"You needn't tell me you did them things by yourself. You took 'em from some picturs."
So she came home tired and dispirited. Mary Jane had a crowd of gay company in the evening, and Charlie slipped off to bed. Oh, if she could only give Dot a good hug, and kiss Hal's pale face, and hear Granny's cracked voice! Even the horrible tuning of Kit's fiddle would sound sweet. But to be here,—among strangers,—and not be able to make her plans work.
Charlie turned her face over on the pillow, and had a good cry. After all, there never could be anybody in this world half so sweet as "The old woman who lived in a shoe!"
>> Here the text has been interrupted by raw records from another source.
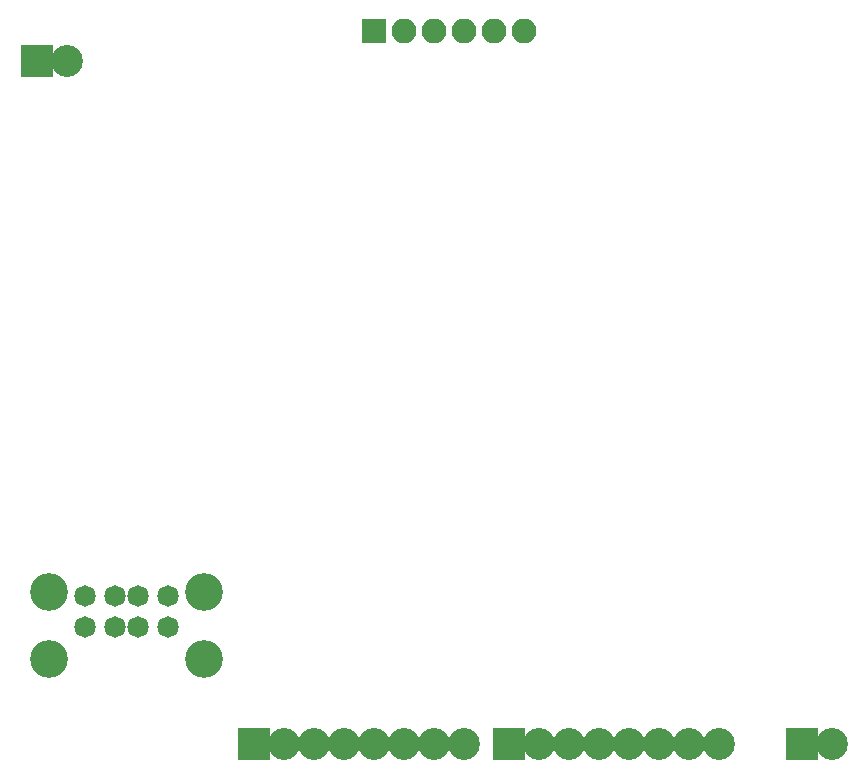
<source format=gbs>
G04 #@! TF.FileFunction,Soldermask,Bot*
%FSLAX46Y46*%
G04 Gerber Fmt 4.6, Leading zero omitted, Abs format (unit mm)*
G04 Created by KiCad (PCBNEW 4.0.2+dfsg1-stable) date Tue 14 Aug 2018 06:50:17 PM EDT*
%MOMM*%
G01*
G04 APERTURE LIST*
%ADD10C,0.127000*%
%ADD11C,1.820000*%
%ADD12C,3.200000*%
%ADD13C,2.700000*%
%ADD14R,2.700000X2.700000*%
%ADD15R,2.100000X2.100000*%
%ADD16O,2.100000X2.100000*%
G04 APERTURE END LIST*
D10*
D11*
X9200000Y19440005D03*
X11700000Y19440005D03*
X13700000Y19440005D03*
X16200000Y19440005D03*
X9200000Y16820005D03*
X11700000Y16820005D03*
X13700000Y16820005D03*
X16200000Y16820005D03*
D12*
X19270000Y14110005D03*
X19270000Y19790005D03*
X6130000Y19790005D03*
X6130000Y14110005D03*
D13*
X62865000Y6985000D03*
X60325000Y6985000D03*
X57785000Y6985000D03*
X55245000Y6985000D03*
X52705000Y6985000D03*
X50165000Y6985000D03*
X47625000Y6985000D03*
D14*
X45085000Y6985000D03*
X23495000Y6985000D03*
D13*
X26035000Y6985000D03*
X28575000Y6985000D03*
X31115000Y6985000D03*
X33655000Y6985000D03*
X36195000Y6985000D03*
X38735000Y6985000D03*
X41275000Y6985000D03*
D14*
X69850000Y6985000D03*
D13*
X72390000Y6985000D03*
D15*
X33655000Y67310000D03*
D16*
X36195000Y67310000D03*
X38735000Y67310000D03*
X41275000Y67310000D03*
X43815000Y67310000D03*
X46355000Y67310000D03*
D14*
X5080000Y64770000D03*
D13*
X7620000Y64770000D03*
M02*

</source>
On Wednesday it rained. Charlie was positively glad to have a good excuse for staying within doors. She helped Mrs. Wilcox with her sewing, and told her every thing she could remember about the people at Madison.
"How strange it must look,—and a railroad through the middle of it! There wa'n't no mills in my time, either. And rows of houses, Mary Jane said. She'd never 'a' known the place if it hadn't been for the folks. Dear, dear!"
Mary Jane came home in high feather that night.
"I found they were taking on some girls to-day, Charlie; and I spoke a good word for you. You can come next Monday. I don't believe you'll make out much with the pictures."
"You were very good;" but Charlie's lip quivered a little.
"It will be ever so nice to have company up and down! and you'll like it, I'm sure."
Mary Jane, being of a particularly discursive nature, was delighted to have a constant listener.